Ms Yip, who made the call when debating the Budget statement, said undergraduate Monica Baey's case last year had shown it is often inadequate to rely on institutions to develop their own policies and protocols for such cases.
The incident sparked a national debate on whether the perpetrator was let off too lightly and inspired a discussion about disciplinary processes in universities and how such cases are handled.
Said Ms Yip: "Whether students get their case investigated, how it will be investigated, and what the outcomes may be, and what support they receive as victims would differ depending on where they go to school.
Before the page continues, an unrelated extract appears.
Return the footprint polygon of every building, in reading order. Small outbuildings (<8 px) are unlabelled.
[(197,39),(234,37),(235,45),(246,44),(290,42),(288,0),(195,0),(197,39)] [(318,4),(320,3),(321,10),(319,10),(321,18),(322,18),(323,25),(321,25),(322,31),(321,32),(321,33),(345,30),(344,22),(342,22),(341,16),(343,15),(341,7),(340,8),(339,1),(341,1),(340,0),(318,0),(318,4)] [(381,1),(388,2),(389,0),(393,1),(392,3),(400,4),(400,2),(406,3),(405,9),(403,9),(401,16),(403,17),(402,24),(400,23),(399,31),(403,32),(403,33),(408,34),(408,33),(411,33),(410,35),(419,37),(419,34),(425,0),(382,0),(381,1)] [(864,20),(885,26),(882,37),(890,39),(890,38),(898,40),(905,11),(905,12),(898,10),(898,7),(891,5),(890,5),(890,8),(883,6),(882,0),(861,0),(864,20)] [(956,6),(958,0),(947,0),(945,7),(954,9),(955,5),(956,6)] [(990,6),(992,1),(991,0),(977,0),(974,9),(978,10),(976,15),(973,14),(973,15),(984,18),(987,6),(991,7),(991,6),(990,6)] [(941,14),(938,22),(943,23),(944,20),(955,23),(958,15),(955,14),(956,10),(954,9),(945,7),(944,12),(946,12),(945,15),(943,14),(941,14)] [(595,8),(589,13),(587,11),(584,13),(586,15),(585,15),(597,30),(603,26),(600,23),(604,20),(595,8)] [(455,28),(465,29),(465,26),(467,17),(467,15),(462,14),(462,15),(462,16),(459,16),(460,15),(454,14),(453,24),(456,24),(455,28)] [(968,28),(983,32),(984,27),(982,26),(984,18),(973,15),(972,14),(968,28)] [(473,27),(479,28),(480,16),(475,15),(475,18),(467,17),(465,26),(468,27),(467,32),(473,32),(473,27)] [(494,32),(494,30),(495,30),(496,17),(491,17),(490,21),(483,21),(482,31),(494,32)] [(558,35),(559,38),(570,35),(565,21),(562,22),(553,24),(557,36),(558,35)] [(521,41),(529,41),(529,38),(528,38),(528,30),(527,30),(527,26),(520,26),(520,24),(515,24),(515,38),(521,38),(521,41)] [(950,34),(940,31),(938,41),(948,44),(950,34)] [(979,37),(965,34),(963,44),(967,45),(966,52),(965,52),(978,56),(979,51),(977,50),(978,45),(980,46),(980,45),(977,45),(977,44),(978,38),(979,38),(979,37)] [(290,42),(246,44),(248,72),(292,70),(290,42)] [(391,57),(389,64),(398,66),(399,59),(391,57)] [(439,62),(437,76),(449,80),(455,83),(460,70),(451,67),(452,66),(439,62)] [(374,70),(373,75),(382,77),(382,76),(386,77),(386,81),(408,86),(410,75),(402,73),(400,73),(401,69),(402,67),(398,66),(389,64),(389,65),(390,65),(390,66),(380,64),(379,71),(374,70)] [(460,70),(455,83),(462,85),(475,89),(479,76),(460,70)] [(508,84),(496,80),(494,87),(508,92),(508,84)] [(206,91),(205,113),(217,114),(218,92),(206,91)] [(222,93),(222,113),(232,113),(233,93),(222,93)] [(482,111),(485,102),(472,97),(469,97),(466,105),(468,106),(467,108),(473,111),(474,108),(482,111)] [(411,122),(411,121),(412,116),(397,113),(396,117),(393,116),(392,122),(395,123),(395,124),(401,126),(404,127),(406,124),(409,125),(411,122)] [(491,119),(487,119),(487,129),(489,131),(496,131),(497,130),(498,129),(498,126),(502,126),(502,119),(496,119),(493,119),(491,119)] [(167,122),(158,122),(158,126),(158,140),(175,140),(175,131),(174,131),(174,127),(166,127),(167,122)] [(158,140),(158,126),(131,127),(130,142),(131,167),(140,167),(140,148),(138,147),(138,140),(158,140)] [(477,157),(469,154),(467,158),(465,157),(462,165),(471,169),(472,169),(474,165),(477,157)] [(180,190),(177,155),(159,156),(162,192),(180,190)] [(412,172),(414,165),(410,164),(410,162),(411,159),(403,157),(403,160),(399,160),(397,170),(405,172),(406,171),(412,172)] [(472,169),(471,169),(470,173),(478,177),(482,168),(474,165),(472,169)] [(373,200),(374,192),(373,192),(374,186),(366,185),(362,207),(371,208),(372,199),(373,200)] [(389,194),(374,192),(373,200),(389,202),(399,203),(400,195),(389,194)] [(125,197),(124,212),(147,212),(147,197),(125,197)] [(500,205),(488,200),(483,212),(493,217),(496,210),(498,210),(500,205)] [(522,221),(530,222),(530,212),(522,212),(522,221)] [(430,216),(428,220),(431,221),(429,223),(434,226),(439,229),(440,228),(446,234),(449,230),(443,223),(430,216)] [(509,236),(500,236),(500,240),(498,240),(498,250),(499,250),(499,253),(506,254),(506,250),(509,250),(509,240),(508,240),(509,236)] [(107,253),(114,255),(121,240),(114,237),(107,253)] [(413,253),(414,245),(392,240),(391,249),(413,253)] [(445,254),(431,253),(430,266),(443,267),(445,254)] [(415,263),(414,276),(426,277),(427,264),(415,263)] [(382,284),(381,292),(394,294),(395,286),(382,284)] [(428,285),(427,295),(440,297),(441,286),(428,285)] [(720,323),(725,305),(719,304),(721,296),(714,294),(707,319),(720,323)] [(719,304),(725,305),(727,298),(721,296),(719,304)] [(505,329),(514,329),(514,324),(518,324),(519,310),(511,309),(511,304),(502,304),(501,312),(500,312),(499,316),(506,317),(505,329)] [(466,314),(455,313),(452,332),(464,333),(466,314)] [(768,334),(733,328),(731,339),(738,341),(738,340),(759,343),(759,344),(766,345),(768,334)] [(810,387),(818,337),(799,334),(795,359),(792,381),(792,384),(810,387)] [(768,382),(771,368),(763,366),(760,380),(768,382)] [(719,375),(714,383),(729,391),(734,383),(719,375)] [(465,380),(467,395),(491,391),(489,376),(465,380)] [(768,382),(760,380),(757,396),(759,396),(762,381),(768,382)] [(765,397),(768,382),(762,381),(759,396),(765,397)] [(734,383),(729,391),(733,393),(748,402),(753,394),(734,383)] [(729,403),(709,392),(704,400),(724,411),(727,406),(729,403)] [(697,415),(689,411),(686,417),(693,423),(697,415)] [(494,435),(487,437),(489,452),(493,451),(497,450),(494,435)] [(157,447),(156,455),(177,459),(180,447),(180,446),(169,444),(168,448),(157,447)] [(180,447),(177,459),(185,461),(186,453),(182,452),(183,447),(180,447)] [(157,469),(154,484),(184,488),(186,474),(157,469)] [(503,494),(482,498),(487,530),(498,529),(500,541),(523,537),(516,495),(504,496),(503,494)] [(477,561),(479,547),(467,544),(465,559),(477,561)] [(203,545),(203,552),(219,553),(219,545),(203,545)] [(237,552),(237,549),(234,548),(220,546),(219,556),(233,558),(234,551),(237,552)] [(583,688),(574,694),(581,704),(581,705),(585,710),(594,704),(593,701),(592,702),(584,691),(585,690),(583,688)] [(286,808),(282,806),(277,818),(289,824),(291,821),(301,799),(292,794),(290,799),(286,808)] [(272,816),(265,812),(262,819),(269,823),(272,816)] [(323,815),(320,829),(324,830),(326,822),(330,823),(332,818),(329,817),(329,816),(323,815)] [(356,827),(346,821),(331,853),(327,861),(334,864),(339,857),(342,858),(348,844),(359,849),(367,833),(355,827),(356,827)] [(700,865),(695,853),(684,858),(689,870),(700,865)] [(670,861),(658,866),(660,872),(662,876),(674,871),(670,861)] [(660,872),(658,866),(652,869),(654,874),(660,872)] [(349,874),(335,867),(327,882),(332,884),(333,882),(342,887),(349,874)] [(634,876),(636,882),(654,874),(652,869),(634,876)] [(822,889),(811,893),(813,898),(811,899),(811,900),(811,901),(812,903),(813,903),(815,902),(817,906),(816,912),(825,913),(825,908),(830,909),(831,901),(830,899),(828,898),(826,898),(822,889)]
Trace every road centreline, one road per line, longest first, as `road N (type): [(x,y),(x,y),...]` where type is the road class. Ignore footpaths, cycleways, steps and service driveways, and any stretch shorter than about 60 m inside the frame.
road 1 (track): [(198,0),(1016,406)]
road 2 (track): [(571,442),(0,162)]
This should not be the case."
A national code, she said, would set out the duties of the schools to ensure zero tolerance of sexual harassment, provide adequate victim-care support, and set standards and principles for investigating and managing complaints.
She noted that 56 cases of sexual misconduct were reported to the autonomous universities over the academic years of 2015 to 2017.
Many more such cases may have gone unreported due to the stigma around sexual violence, she added.
Ms Yip also flagged the rise of sexual violence involving the use of technology, such as spy cameras, as another worrying trend.
She asked if mechanisms could be set up to swiftly remove non-consensually shared intimate materials, even before the perpetrator is convicted. Such mechanisms are already in place in Australia.